How does Uber process 1M+ ride events/sec with exactly-once?

🎯 Design an event streaming platform: 1M+ events/sec, city-level locality, exactly-once, real-time surge pricing

Concepts Involved

Kafka Partitioning Event Sourcing Stream Processing Idempotency

Problem Statement

How does a ride-hailing platform process 1M+ ride events per second with city-level locality, guaranteeing exactly-once processing semantics and computing real-time surge pricing from the event stream?

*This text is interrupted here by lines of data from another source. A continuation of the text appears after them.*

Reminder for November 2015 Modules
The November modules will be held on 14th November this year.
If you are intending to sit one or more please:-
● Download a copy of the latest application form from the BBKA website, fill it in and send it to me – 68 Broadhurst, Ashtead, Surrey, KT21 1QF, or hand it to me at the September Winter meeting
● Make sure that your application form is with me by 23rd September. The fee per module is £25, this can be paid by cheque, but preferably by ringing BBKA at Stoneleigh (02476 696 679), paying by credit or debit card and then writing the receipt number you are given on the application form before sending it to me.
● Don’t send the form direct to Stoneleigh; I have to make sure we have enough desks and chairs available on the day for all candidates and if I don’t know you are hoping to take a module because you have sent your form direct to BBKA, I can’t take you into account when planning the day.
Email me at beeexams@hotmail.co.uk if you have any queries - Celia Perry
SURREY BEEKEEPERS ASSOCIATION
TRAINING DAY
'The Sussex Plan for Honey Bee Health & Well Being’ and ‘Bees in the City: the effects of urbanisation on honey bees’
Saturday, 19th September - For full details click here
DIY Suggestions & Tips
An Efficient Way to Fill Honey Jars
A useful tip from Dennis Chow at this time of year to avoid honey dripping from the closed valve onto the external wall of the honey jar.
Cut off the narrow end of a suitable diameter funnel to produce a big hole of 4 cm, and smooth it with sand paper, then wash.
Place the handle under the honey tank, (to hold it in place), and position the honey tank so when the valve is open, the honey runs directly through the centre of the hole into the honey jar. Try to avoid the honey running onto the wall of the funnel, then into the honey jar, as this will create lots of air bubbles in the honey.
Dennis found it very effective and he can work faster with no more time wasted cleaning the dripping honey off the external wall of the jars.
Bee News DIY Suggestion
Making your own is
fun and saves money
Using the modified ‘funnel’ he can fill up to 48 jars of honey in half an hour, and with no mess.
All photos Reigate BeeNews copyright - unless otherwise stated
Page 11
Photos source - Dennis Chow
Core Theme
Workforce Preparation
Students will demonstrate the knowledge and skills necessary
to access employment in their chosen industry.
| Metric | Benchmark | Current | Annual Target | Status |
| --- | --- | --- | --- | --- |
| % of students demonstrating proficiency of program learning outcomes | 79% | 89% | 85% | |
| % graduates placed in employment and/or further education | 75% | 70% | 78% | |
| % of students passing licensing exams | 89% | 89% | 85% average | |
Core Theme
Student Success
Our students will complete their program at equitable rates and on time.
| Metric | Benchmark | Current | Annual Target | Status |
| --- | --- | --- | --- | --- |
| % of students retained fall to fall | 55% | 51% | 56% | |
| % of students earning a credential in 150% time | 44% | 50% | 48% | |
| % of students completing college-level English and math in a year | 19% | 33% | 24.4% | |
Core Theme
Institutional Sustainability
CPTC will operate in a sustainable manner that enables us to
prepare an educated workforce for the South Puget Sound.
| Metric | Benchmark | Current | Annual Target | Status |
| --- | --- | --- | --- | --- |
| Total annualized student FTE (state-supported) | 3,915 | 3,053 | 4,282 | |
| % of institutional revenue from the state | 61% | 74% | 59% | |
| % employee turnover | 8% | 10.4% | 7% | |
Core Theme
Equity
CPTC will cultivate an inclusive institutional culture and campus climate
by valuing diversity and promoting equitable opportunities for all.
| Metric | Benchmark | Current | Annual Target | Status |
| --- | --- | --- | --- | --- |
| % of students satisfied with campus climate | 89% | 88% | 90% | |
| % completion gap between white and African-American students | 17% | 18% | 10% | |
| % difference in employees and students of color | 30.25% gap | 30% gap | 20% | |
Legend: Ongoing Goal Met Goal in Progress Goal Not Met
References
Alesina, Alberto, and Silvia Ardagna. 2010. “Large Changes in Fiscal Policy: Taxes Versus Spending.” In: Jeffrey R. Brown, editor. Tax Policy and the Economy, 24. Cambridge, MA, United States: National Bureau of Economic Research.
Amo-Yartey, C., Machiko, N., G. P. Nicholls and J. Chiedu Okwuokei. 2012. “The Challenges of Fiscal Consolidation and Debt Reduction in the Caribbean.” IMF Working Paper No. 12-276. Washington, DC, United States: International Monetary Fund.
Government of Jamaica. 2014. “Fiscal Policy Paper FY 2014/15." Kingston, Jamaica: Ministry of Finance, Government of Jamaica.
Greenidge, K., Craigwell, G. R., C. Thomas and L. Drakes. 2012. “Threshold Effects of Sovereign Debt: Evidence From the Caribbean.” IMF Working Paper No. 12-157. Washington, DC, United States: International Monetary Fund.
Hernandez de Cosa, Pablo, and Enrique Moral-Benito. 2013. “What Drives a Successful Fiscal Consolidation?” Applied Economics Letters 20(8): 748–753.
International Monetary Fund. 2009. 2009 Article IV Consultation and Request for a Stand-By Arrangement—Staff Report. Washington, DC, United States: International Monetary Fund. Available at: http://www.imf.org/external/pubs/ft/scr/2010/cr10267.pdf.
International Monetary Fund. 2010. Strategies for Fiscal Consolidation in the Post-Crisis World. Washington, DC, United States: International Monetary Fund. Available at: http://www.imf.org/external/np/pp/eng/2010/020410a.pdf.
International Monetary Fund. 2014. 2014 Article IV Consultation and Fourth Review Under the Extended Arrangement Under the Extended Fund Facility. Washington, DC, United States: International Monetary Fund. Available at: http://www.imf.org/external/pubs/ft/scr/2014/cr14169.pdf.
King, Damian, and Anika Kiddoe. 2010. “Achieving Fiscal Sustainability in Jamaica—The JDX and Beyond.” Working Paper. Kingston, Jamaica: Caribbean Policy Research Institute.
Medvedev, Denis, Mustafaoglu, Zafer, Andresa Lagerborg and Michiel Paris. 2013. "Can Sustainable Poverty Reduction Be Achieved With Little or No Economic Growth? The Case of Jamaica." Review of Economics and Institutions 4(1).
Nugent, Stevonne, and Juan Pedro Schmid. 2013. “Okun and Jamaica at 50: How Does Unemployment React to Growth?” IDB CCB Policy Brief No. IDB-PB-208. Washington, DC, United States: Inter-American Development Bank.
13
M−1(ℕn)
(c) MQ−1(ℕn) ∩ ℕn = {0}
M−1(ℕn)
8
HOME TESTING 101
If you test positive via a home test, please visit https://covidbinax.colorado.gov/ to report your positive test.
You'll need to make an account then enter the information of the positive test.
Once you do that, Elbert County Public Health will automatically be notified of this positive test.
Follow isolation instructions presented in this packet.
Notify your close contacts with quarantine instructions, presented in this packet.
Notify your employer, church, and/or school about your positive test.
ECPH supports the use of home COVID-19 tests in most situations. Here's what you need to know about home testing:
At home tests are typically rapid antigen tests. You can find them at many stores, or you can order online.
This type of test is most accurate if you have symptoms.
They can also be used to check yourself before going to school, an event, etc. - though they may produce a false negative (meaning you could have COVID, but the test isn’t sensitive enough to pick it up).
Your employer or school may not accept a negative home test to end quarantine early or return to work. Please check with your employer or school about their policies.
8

Core challenge: Every ride generates 10+ events (requested, matched, en-route, arrived, started, GPS·N, completed, rated). At Uber's scale, that's millions of events/sec that must be processed exactly once, partitioned by city, and feed real-time pricing models.

1M+

events / second

peak during rush hour

Exactly-Once

processing guarantee

no double-charge, no lost ride

<10s

surge price update

supply/demand per zone

600+

cities worldwide

city-level partitioning

Functional Requirements

What the system must do

Must Have (Core)

1. Ingest ride lifecycle events (requested → matched → started → GPS → Completed → rated)
2. Guarantee exactly-once processing · no duplicate charges, no lost events
3. Partition events by city/zone for locality-aware processing
4. Compute real-time surge pricing per zone (supply/demand ratio) within 10 seconds
5. Feed downstream consumers: billing, analytics, ML models, driver payouts
6. Support event replay for debugging and reprocessing after bug fixes

Out of Scope

✗ Driver-rider matching algorithm (separate service)
✗ GPS routing and ETA calculation
✗ Payment processing (downstream consumer)
✗ Push notifications to riders/drivers
✗ Historical analytics (batch pipeline)

Non-Functional Requirements

Quality constraints shaping architecture

Property	Target	Design Impact
Throughput	1M+ events/sec sustained, 3M peak	Kafka with 10K+ partitions, multi-cluster
Latency	<10s for surge pricing update	Flink streaming with tumbling windows
Exactly-once	Zero duplicates in downstream state	Kafka transactions + idempotent producers + Flink checkpoints
Ordering	Per-ride ordering (not global)	Partition key = ride_id ensures all events for one ride are ordered
Durability	Zero event loss after producer ACK	acks=all, min.insync.replicas=2, RF=3
Availability	99.99% · rides can't stop	Multi-AZ Kafka, cross-region replication for DR
Scalability	Linear scale with city count	City-based topic partitioning, independent consumer groups per use case

High-Level Architecture

Event-driven pipeline: produce → partition → process → materialize

Key Design Decisions

The architectural choices that make this work at Uber's scale

Decision	Choice	Why	Alternative Rejected
Partition Key	ride_id for ride events, city_zone for GPS	All events for one ride land in same partition → ordered	Random (loses ordering), user_id (hot partition for frequent riders)
Exactly-Once	Kafka transactions + Flink checkpoints	End-to-end guarantee without application-level dedup	At-least-once + app dedup (complex, error-prone)
Surge Computation	Flink tumbling window (10s)	Real-time supply/demand ratio per zone	Batch (too slow), polling DB (doesn't scale)
Multi-City	Topic-per-city or city prefix in partition key	City-level isolation, independent scaling	Single global topic (cross-city interference)
Schema	Avro + Schema Registry	Backward-compatible evolution, compact binary	JSON (no schema enforcement), Protobuf (less Kafka ecosystem support)
Retention	7 days in Kafka, then S3 (Parquet)	Replay window for bug fixes + cold storage for analytics	Infinite retention (cost), short retention (can't replay)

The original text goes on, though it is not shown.